El Papa centró su catequesis en uno de los momentos más dramáticos y misteriosos del Evangelio: el grito de Jesús en la cruz
Este miércoles la Plaza de San Pedro ofrecía una imagen muy distinta a la habitual. Bajo una intensa lluvia, cientos de paraguas y chubasqueros tiñeron de colores la multitud de más de 35.000 personas que, una vez más, abarrotaron el corazón del Vaticano.
En medio de este paisaje húmedo y fervoroso, el Papa León XIV centró su catequesis en uno de los momentos más dramáticos y misteriosos del Evangelio: el grito de Jesús en la cruz. Ese clamor que encierra todo —«¡Elí, Elí!, ¿lemá sabactani?»; «¡Dios mío, Dios mío!, ¿por qué me has abandonado?»— y que, como explicó el Pontífice, condensa «dolor, abandono, fe y ofrenda».
Un grito fecundo
El Papa recordó que Cristo no muere en silencio, apagándose lentamente, sino que entrega su vida con un fuerte grito. Y ese clamor, señaló, no es desesperación, sino «sinceridad, verdad llevada al límite».
En sus palabras resonó un matiz profundamente humano: Jesús asumió nuestra experiencia de dolor y abandono, pero lo hizo desde la fe, mostrando que incluso en el silencio de Dios puede sostenerse una confianza «que resiste incluso cuando todo calla».
El Santo Padre subrayó que ese grito no fue inútil, sino fecundo. El clamor de Jesús rasgó el velo del templo, revelando que Dios ya no habita en lo inaccesible, sino que se muestra en el Crucificado.

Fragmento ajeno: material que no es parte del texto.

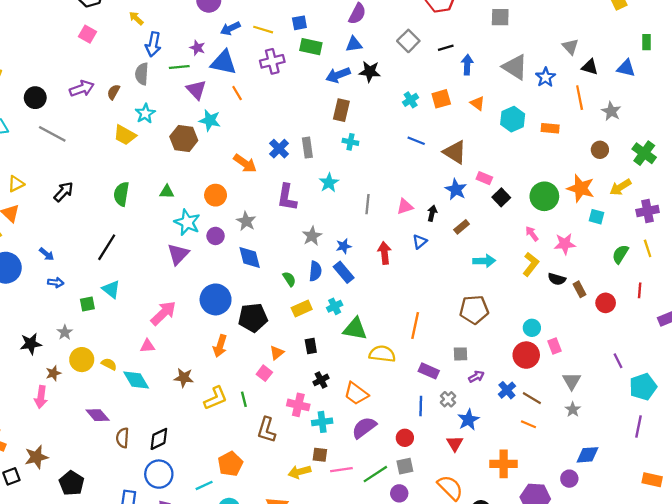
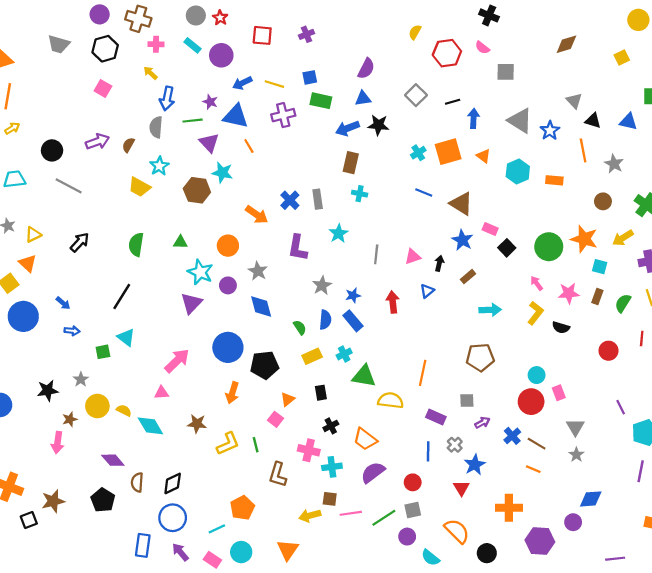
orange square: (441, 99) -> (448, 152), size x1.4
brown rectangle: (580, 289) -> (597, 296), moved, turned 48
black pentagon: (72, 483) -> (103, 500), moved

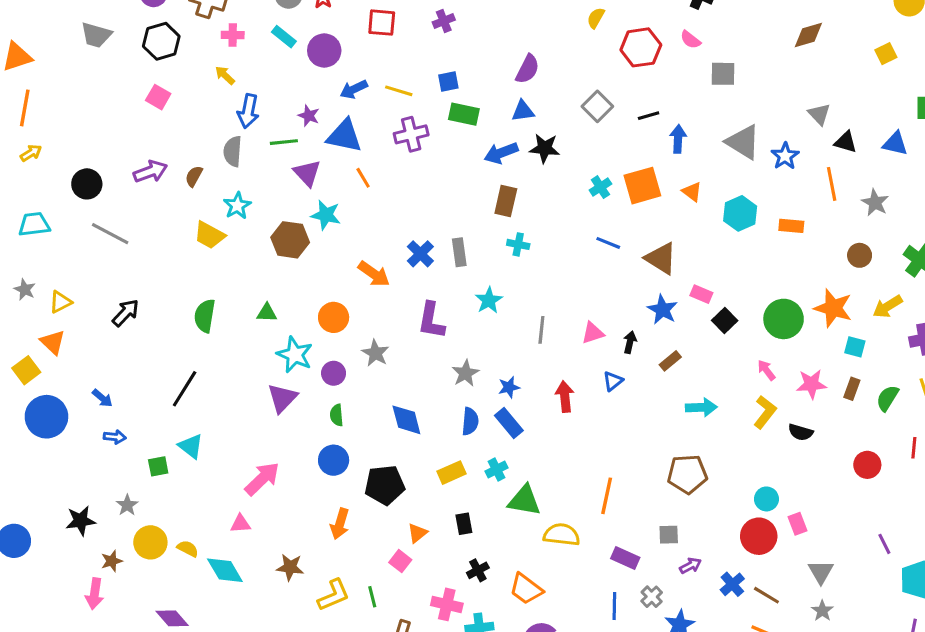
blue diamond: (261, 306) -> (406, 420), moved
green semicircle: (300, 327) -> (337, 415), moved, turned -152
blue circle: (228, 347) -> (334, 460), size x0.7

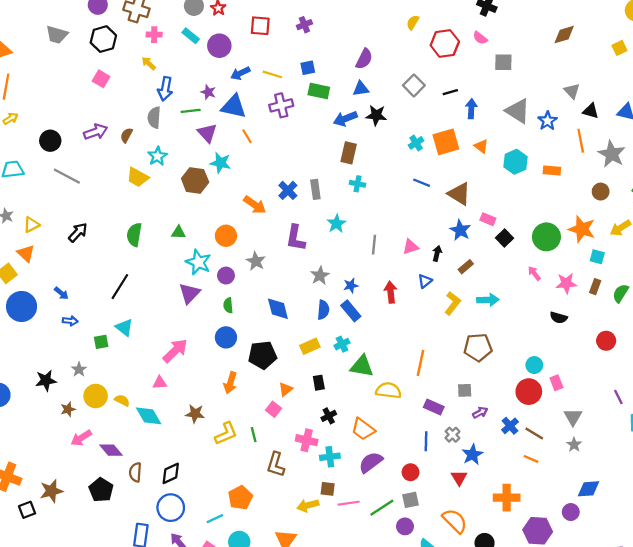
gray star: (875, 203) -> (612, 154), size x1.4
yellow L-shape: (765, 412) -> (453, 303), moved
pink arrow: (95, 594) -> (81, 438), moved, turned 50

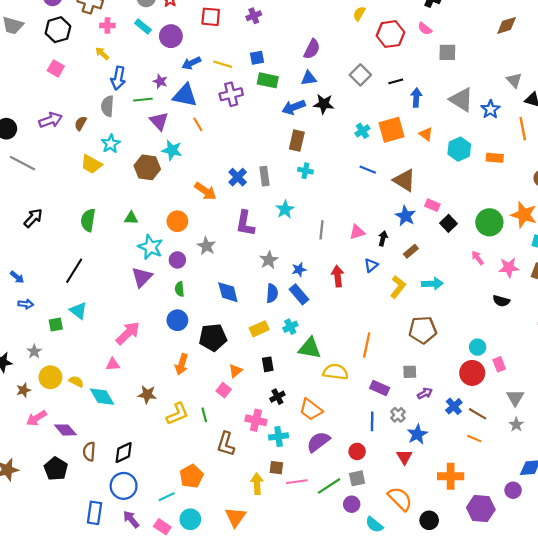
yellow arrow: (308, 505) -> (257, 484), turned 102

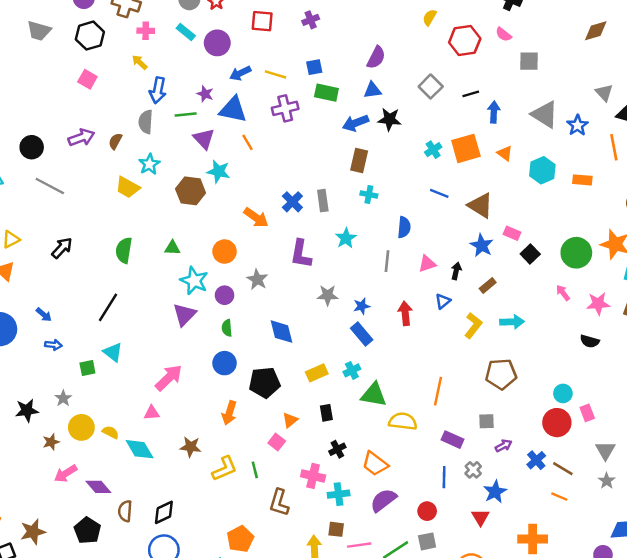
gray star: (269, 260) -> (328, 295), turned 30
blue semicircle: (272, 293) -> (404, 227), moved

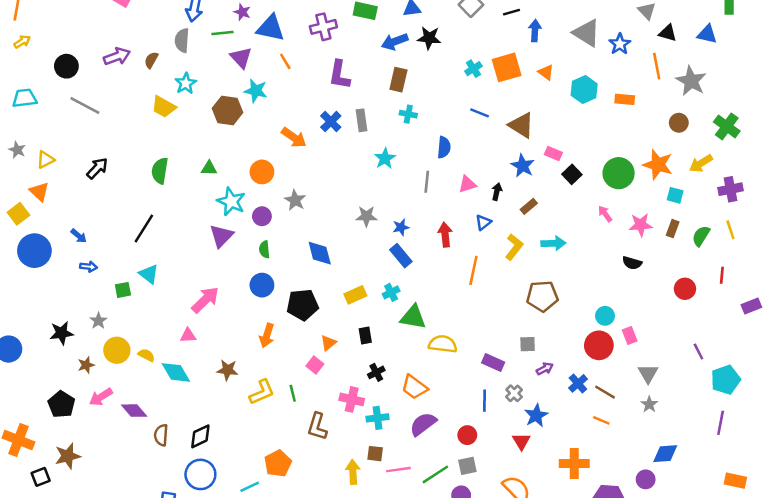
purple L-shape: (301, 254) -> (339, 75), moved
orange line: (438, 391) -> (473, 270), moved
black pentagon: (87, 531) -> (61, 404), moved

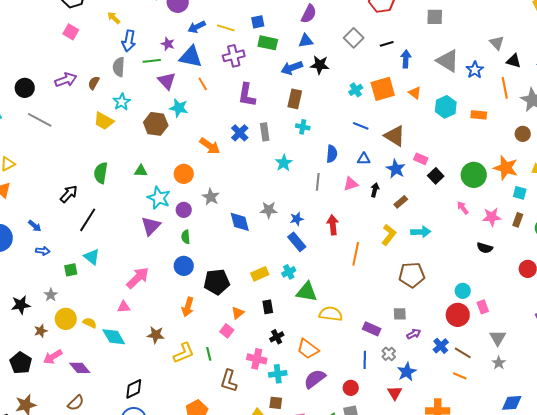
black arrow: (97, 168) -> (69, 194), moved
blue triangle: (483, 222) -> (364, 159), moved, turned 40
blue diamond: (320, 253) -> (240, 222), moved
brown semicircle: (161, 435) -> (76, 403), moved, turned -138

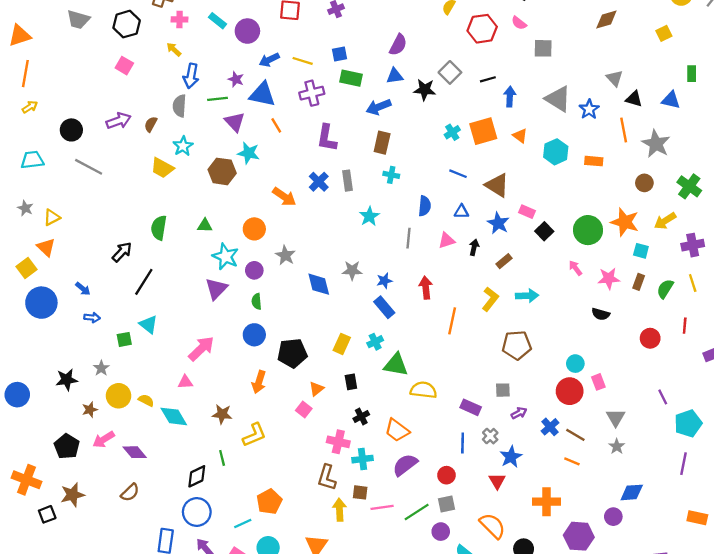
black star: (320, 65) -> (425, 90), moved
yellow rectangle: (260, 274) -> (342, 344), turned -42
green line: (209, 354) -> (222, 458), moved
brown L-shape: (229, 381) -> (327, 477), moved

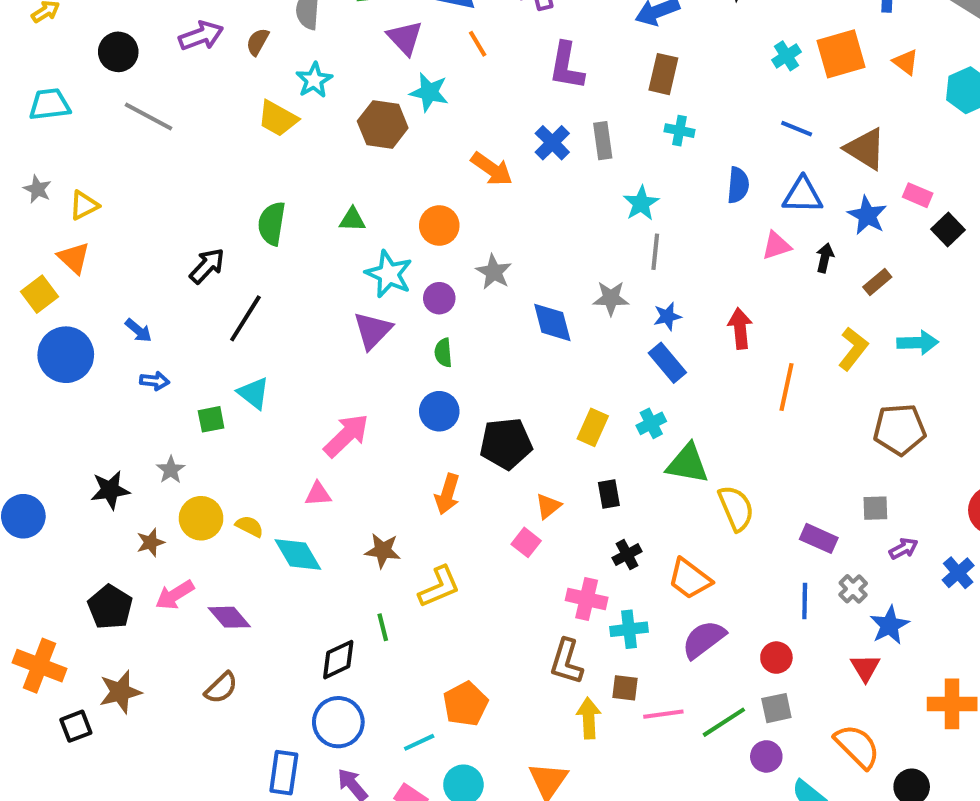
blue triangle: (461, 212) -> (803, 195), size x1.5
gray line: (408, 238) -> (655, 252), moved
yellow semicircle: (423, 390) -> (736, 508), turned 60

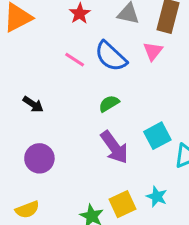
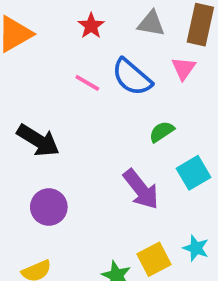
black arrow: (33, 104) -> (38, 140), size x1.6
green semicircle: (109, 104) -> (162, 132), moved

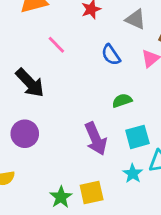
blue semicircle: (132, 77) -> (111, 55), size x0.7
pink line: (87, 83) -> (56, 45), moved
cyan star: (196, 248) -> (133, 174), moved

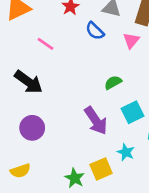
blue semicircle: (111, 55) -> (95, 31), moved
cyan star: (133, 174) -> (126, 152), moved

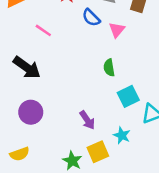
pink triangle: (131, 40) -> (117, 30), moved
green semicircle: (113, 82) -> (109, 68), turned -70
purple arrow: (96, 121) -> (87, 120), moved, size x0.7

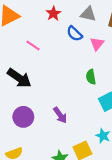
purple arrow: (87, 120) -> (60, 115), moved

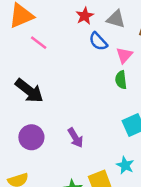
red star: (53, 13) -> (85, 16), moved
pink line: (33, 45) -> (39, 43), moved
green semicircle: (91, 77) -> (121, 80), moved

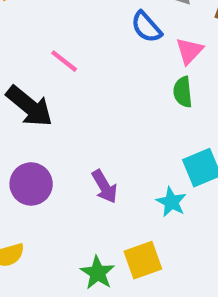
pink line: (39, 43) -> (64, 61), moved
cyan star: (125, 165) -> (171, 202), moved

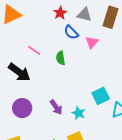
green semicircle: (183, 92) -> (61, 58), moved
cyan star: (171, 202) -> (78, 113), moved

Y fue un pagano, el centurión romano, quien lo comprendió primero al confesar: «Verdaderamente este hombre era Hijo de Dios» (Mc 15,39). «Es la primera profesión de fe después de la muerte de Jesús —explicó el Papa—, fruto de un grito que no se perdió en el viento, sino que tocó un corazón».

En un tono cercano, el Pontífice animó a los fieles a no temer su propio grito. «Un grito sincero, humilde, orientado al Padre, nunca es inútil», afirmó. Porque gritar —dijo— es un modo de permanecer vivos, de no apagarse en silencio, de seguir esperando cuando todo parece perdido. «Si nuestro grito es verdadero, podrá ser el umbral de una nueva luz, de un nuevo nacimiento», aseguró.
Jesús mostró en la cruz que el grito puede convertirse en oración y en esperanza: «Un grito nunca es inútil si nace del amor. Y nunca es ignorado si se entrega a Dios. Es una vía para no ceder al cinismo, para continuar creyendo que otro mundo es posible». Ese mundo posible, del que el Papa ya había hablado en la misa de clausura del Jubileo de los Jóvenes, se volvió especialmente tangible en los saludos finales en lengua italiana, cuando León XIV aseguró ante 35.000 fieles su oración por los jóvenes «para el don de una fe cada vez más madura».